DATASET: Begin
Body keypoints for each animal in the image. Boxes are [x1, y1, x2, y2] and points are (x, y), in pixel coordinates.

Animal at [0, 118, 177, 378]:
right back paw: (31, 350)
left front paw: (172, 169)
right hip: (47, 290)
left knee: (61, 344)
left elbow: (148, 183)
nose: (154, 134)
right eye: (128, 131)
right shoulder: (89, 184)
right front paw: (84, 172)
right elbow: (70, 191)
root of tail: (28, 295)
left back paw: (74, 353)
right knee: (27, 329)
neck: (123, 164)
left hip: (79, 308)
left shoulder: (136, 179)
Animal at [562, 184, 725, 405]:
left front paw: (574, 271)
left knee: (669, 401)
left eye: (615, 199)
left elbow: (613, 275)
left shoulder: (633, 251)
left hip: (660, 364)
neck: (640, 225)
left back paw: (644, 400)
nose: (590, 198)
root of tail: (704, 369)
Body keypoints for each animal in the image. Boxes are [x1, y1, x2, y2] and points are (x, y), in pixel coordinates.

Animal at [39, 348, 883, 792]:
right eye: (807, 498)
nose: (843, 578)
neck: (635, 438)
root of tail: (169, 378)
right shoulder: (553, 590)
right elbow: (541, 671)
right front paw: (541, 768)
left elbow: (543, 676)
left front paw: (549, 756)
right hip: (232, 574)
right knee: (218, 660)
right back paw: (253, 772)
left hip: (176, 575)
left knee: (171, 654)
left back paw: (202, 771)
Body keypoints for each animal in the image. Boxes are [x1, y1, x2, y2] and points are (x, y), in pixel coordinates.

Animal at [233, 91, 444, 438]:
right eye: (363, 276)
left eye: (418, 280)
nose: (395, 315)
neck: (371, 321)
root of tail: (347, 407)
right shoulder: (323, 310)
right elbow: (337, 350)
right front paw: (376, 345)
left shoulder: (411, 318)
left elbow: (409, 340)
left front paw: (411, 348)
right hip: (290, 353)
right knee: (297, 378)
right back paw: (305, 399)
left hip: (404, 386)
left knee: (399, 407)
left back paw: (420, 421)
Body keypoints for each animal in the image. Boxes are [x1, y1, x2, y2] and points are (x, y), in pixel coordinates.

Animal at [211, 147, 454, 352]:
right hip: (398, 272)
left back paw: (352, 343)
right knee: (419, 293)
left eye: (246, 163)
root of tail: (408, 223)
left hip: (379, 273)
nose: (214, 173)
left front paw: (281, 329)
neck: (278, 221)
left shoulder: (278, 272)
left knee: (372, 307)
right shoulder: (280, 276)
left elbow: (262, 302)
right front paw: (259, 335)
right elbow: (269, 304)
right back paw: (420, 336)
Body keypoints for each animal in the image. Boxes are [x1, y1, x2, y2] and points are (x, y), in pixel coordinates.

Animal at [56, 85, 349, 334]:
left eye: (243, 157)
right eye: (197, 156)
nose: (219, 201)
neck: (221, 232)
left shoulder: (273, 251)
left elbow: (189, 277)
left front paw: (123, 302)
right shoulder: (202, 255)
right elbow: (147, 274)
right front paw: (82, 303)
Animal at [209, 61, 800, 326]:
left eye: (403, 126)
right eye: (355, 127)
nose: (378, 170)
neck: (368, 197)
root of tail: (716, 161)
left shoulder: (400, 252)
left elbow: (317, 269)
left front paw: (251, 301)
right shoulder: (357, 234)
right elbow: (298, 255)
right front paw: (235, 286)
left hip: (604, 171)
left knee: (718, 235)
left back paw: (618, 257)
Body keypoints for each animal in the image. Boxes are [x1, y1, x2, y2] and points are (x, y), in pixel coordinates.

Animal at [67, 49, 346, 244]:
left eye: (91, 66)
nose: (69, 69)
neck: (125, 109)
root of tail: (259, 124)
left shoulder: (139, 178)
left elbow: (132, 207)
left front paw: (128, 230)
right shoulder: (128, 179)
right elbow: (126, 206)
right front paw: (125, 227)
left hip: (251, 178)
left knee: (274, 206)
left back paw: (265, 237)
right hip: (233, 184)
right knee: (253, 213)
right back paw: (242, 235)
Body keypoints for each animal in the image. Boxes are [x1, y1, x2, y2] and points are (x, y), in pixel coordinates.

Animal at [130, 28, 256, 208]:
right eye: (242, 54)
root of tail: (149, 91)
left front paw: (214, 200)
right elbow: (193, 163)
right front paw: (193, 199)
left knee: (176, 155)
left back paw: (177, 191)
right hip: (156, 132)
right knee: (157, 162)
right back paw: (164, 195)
DATASET: End
**EXERCISE OBJECTIVE:** In the records above, find the line with "right knee: (297, 378)"; write out exactly that line and each one after it, stopping after the line with "right hip: (156, 132)".

**WRITTEN RESPONSE:**
right knee: (297, 378)
right back paw: (305, 399)
left hip: (404, 386)
left knee: (399, 407)
left back paw: (420, 421)
Body keypoints for each animal in the image. Boxes are [x1, y1, x2, y2] and points are (x, y), in pixel coordinates.

Animal at [211, 147, 454, 352]:
right hip: (398, 272)
left back paw: (352, 343)
right knee: (419, 293)
left eye: (246, 163)
root of tail: (408, 223)
left hip: (379, 273)
nose: (214, 173)
left front paw: (281, 329)
neck: (278, 221)
left shoulder: (278, 272)
left knee: (372, 307)
right shoulder: (280, 276)
left elbow: (262, 302)
right front paw: (259, 335)
right elbow: (269, 304)
right back paw: (420, 336)
Body keypoints for each animal in the image. Boxes are [x1, y1, x2, y2] and points are (x, y), in pixel coordinates.

Animal at [56, 85, 349, 334]:
left eye: (243, 157)
right eye: (197, 156)
nose: (219, 201)
neck: (221, 232)
left shoulder: (273, 251)
left elbow: (189, 277)
left front paw: (123, 302)
right shoulder: (202, 255)
right elbow: (147, 274)
right front paw: (82, 303)
Animal at [209, 61, 800, 326]:
left eye: (403, 126)
right eye: (355, 127)
nose: (378, 170)
neck: (368, 197)
root of tail: (716, 161)
left shoulder: (400, 252)
left elbow: (317, 269)
left front paw: (251, 301)
right shoulder: (357, 234)
right elbow: (298, 255)
right front paw: (235, 286)
left hip: (604, 171)
left knee: (718, 235)
left back paw: (618, 257)
Body keypoints for each animal in the image. Boxes are [x1, y1, x2, y2] and points are (x, y), in pixel coordinates.

Animal at [67, 49, 346, 244]:
left eye: (91, 66)
nose: (69, 69)
neck: (125, 109)
root of tail: (259, 124)
left shoulder: (139, 178)
left elbow: (132, 207)
left front paw: (128, 230)
right shoulder: (128, 179)
right elbow: (126, 206)
right front paw: (125, 227)
left hip: (251, 178)
left knee: (274, 206)
left back paw: (265, 237)
right hip: (233, 184)
right knee: (253, 213)
right back paw: (242, 235)
Body keypoints for each animal in the image. Boxes are [x1, y1, x2, y2] and points are (x, y), in pixel coordinates.

Animal at [130, 28, 256, 208]:
right eye: (242, 54)
root of tail: (149, 91)
left front paw: (214, 200)
right elbow: (193, 163)
right front paw: (193, 199)
left knee: (176, 155)
left back paw: (177, 191)
right hip: (156, 132)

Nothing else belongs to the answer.